### What the task requires
Please copy out every line in the entries that includes the word "peut".

[Opening Exercise inputs section]

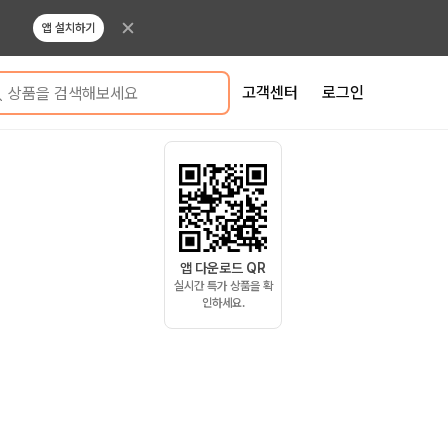
앱 설치하기
고객센터
로그인
상품을 검색해보세요
앱 다운로드 QR
실시간 특가 상품을 확
인하세요.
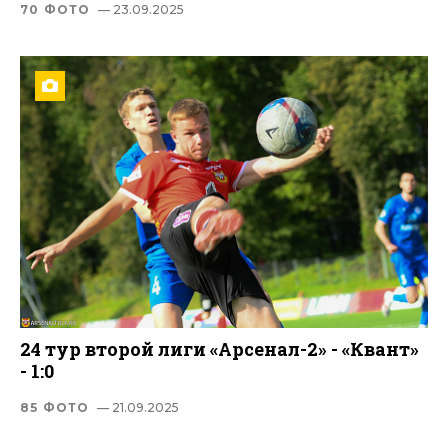
70 ФОТО
— 23.09.2025
24 тур второй лиги «Арсенал-2» - «Квант»
- 1:0
85 ФОТО
— 21.09.2025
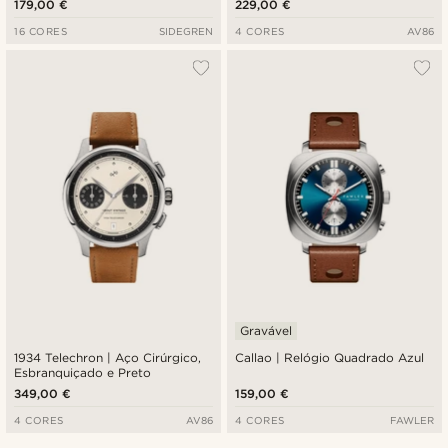
179,00 €
229,00 €
16 CORES
SIDEGREN
4 CORES
AV86
Gravável
1934 Telechron | Aço Cirúrgico,
Callao | Relógio Quadrado Azul
Esbranquiçado e Preto
349,00 €
159,00 €
4 CORES
AV86
4 CORES
FAWLER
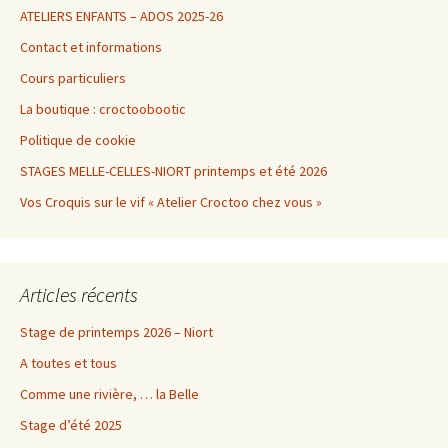
ATELIERS ENFANTS – ADOS 2025-26
Contact et informations
Cours particuliers
La boutique : croctoobootic
Politique de cookie
STAGES MELLE-CELLES-NIORT printemps et été 2026
Vos Croquis sur le vif « Atelier Croctoo chez vous »
Articles récents
Stage de printemps 2026 – Niort
A toutes et tous
Comme une rivière, … la Belle
Stage d’été 2025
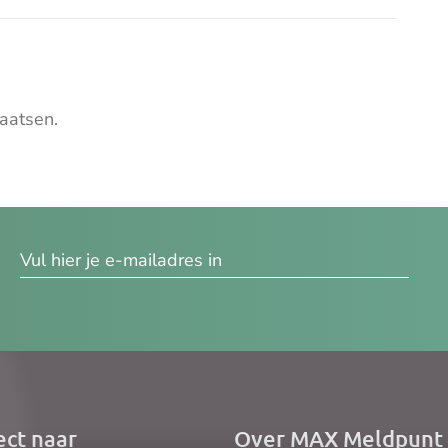
aatsen.
res
ect naar
Over MAX Meldpunt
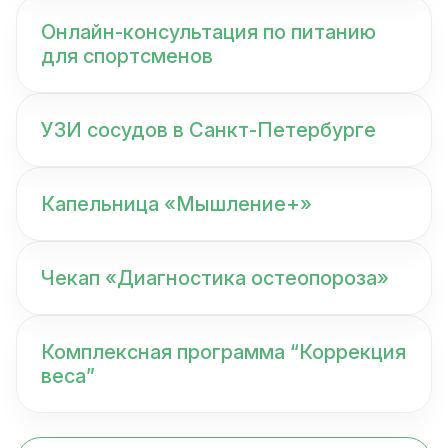
Онлайн-консультация по питанию
для спортсменов
УЗИ сосудов в Санкт-Петербурге
Капельница «Мышление+»
Чекап «Диагностика остеопороза»
Комплексная программа “Коррекция
веса”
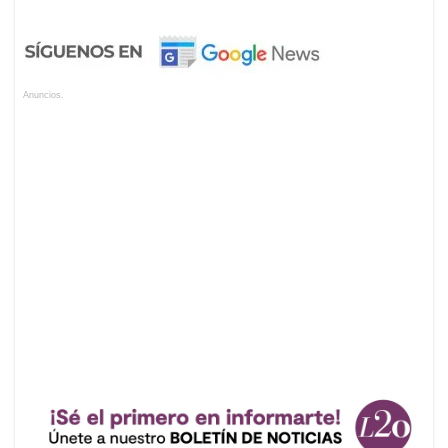
Anuncios.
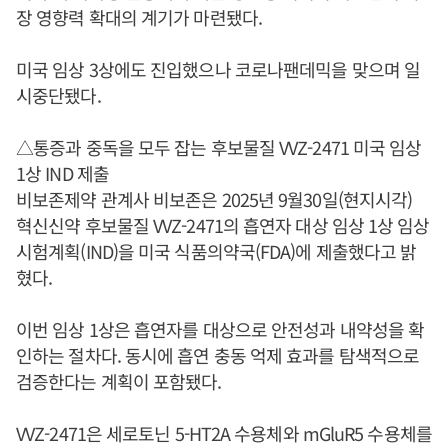
장 영향력 확대의 계기가 마련됐다.
미국 임상 3상에도 진입했으나 코로나팬데믹을 맞으며 일
시중단됐다.
△통증과 중독을 모두 잡는 후보물질 VVZ-2471 미국 임상
1상 IND 제출
비보존제약 관계사 비보존은 2025년 9월30일(현지시각)
혁신신약 후보물질 VVZ-2471의 흡연자 대상 임상 1상 임상
시험계획(IND)을 미국 식품의약국(FDA)에 제출했다고 밝
혔다.
이번 임상 1상은 흡연자를 대상으로 안전성과 내약성을 확
인하는 절차다. 동시에 흡연 충동 억제 효과를 탐색적으로
검증한다는 계획이 포함됐다.
VVZ-2471은 세로토닌 5-HT2A 수용체와 mGluR5 수용체를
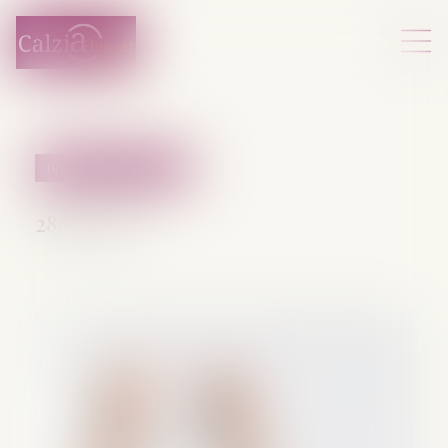
Droit pénal des mineurs
28/07/2025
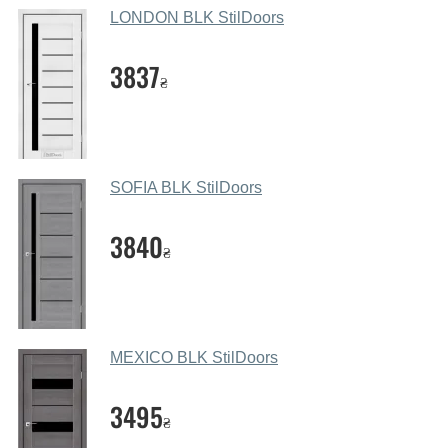
салоні-магазині.
LONDON BLK StilDoors
Які основні особливості та переваги
ваших міжкімнатних дверей?
3837
₴
Каркас полотна міжкімнатних дверей виготовляється з
євробрусу (власного сушіння), що покривається МДФ
накладками товщиною 20 мм. Завдяки такій товщині
МДФ, вся конструкція виходить дуже міцною та
SOFIA BLK StilDoors
надійною.
3840
Які дверні полотна порадите?
₴
Наші рекомендації залежать від необхідних
параметрів, бюджету та інших факторів. Підбір
дверних полотен проводиться індивідуально для
кожного відвідувача.
MEXICO BLK StilDoors
Заміри дверей робите?
3495
₴
Так, робимо. Наші фахівці можуть зробити замір та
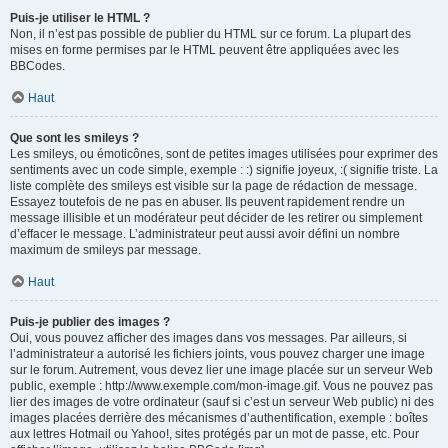
Puis-je utiliser le HTML ?
Non, il n’est pas possible de publier du HTML sur ce forum. La plupart des
mises en forme permises par le HTML peuvent être appliquées avec les
BBCodes.
Haut
Que sont les smileys ?
Les smileys, ou émoticônes, sont de petites images utilisées pour exprimer des
sentiments avec un code simple, exemple : :) signifie joyeux, :( signifie triste. La
liste complète des smileys est visible sur la page de rédaction de message.
Essayez toutefois de ne pas en abuser. Ils peuvent rapidement rendre un
message illisible et un modérateur peut décider de les retirer ou simplement
d’effacer le message. L’administrateur peut aussi avoir défini un nombre
maximum de smileys par message.
Haut
Puis-je publier des images ?
Oui, vous pouvez afficher des images dans vos messages. Par ailleurs, si
l’administrateur a autorisé les fichiers joints, vous pouvez charger une image
sur le forum. Autrement, vous devez lier une image placée sur un serveur Web
public, exemple : http://www.exemple.com/mon-image.gif. Vous ne pouvez pas
lier des images de votre ordinateur (sauf si c’est un serveur Web public) ni des
images placées derrière des mécanismes d’authentification, exemple : boîtes
aux lettres Hotmail ou Yahoo!, sites protégés par un mot de passe, etc. Pour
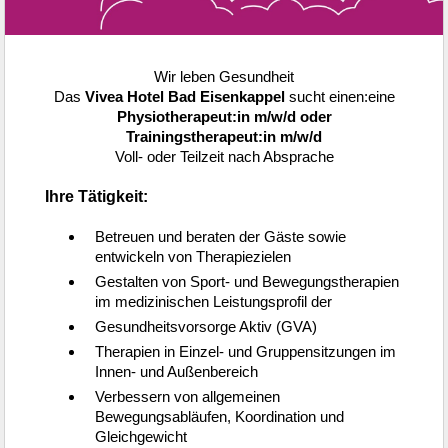
Arbeitgeber entdecken
Partner
Systemstatus
Jobs
Jobs in Wien
Jobs in Graz
Jobs in Linz
Jobs in Salzburg
Jobs in Innsbruck
Jobs in Klagenfurt
Beliebte Suchen
DGKP
Pflegeassistenz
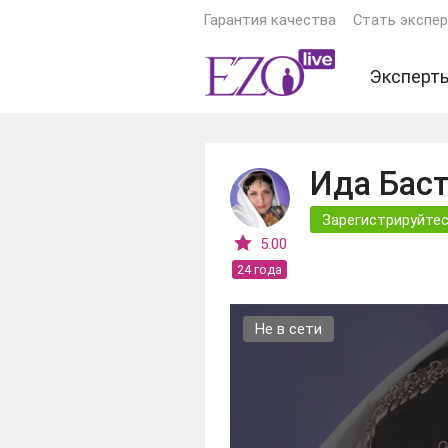
Гарантия качества
Стать экспе
Эксперт
Экстрас
Ясновид
Ида Бас
Астроло
Зарегистрируйтес
Гадалки
5.00
24 года
Тарологи
Психоло
Не в сети
Еще экс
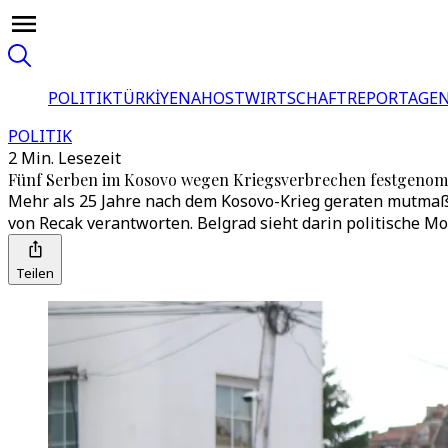
POLITIK
TÜRKİYE
NAHOST
WIRTSCHAFT
REPORTAGEN
POLITIK
2 Min. Lesezeit
Fünf Serben im Kosovo wegen Kriegsverbrechen festgeno
Mehr als 25 Jahre nach dem Kosovo-Krieg geraten mutmaßl
von Recak verantworten. Belgrad sieht darin politische Mo
Teilen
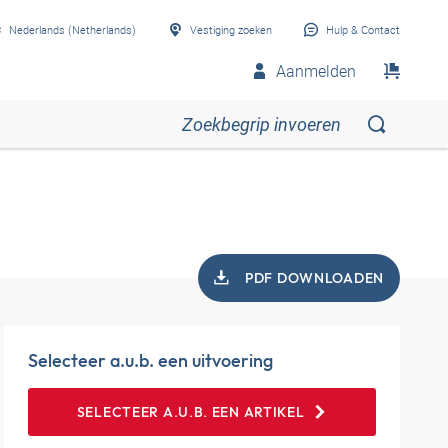
Nederlands (Netherlands)
Vestiging zoeken
Hulp & Contact
Aanmelden
PDF DOWNLOADEN
Selecteer a.u.b. een uitvoering
SELECTEER A.U.B. EEN ARTIKEL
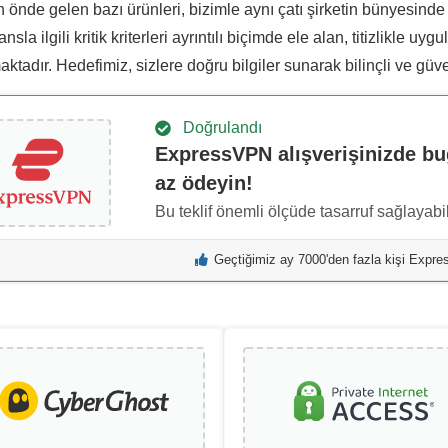
 önde gelen bazı ürünleri, bizimle aynı çatı şirketin bünyesinde
nsla ilgili kritik kriterleri ayrıntılı biçimde ele alan, titizlikle 
tadır. Hedefimiz, sizlere doğru bilgiler sunarak bilinçli ve güv
Doğrulandı
ExpressVPN alışverişinizde b
az ödeyin!
Bu teklif önemli ölçüde tasarruf sağlayabil
Geçtiğimiz ay 7000'den fazla kişi Expr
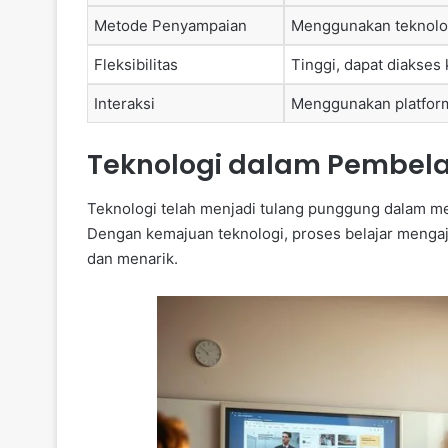
Metode Penyampaian
Menggunakan teknolog
Fleksibilitas
Tinggi, dapat diakses 
Interaksi
Menggunakan platform
Teknologi dalam Pembela
Teknologi telah menjadi tulang punggung dalam 
Dengan kemajuan teknologi, proses belajar mengaja
dan menarik.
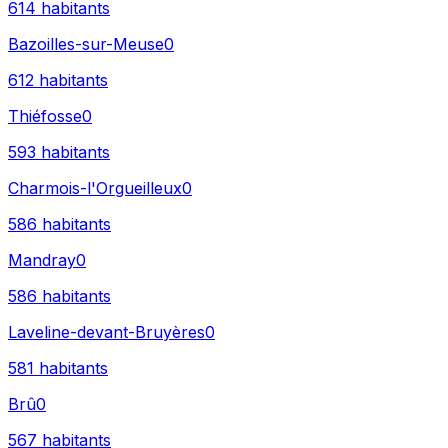
614
habitants
Bazoilles-sur-Meuse
0
612
habitants
Thiéfosse
0
593
habitants
Charmois-l'Orgueilleux
0
586
habitants
Mandray
0
586
habitants
Laveline-devant-Bruyères
0
581
habitants
Brû
0
567
habitants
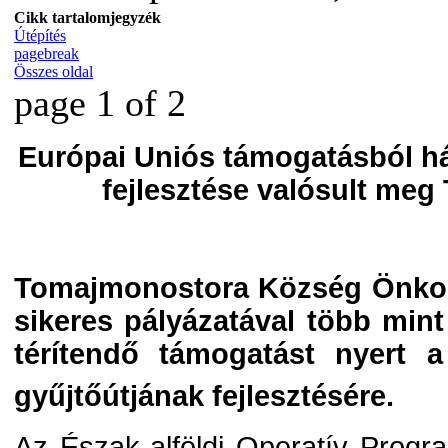
Cikk tartalomjegyzék
Útépítés
pagebreak
Összes oldal
page 1 of 2
Európai Uniós támogatásból há
fejlesztése valósult me
Tomajmonostora Község Önkor
sikeres pályázatával több mint
térítendő támogatást nyert a 
gyűjtőútjának fejlesztésére.
Az Észak-alföldi Operatív Progr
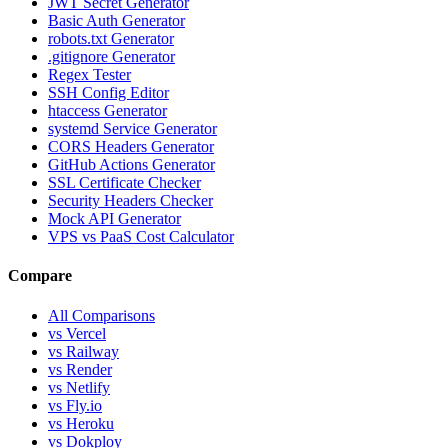
JWT Secret Generator
Basic Auth Generator
robots.txt Generator
.gitignore Generator
Regex Tester
SSH Config Editor
htaccess Generator
systemd Service Generator
CORS Headers Generator
GitHub Actions Generator
SSL Certificate Checker
Security Headers Checker
Mock API Generator
VPS vs PaaS Cost Calculator
Compare
All Comparisons
vs Vercel
vs Railway
vs Render
vs Netlify
vs Fly.io
vs Heroku
vs Dokploy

[Closing Exercise inputs section]

### Problem solution
message illisible et un modérateur peut décider de les retirer ou simplement
d’effacer le message. L’administrateur peut aussi avoir défini un nombre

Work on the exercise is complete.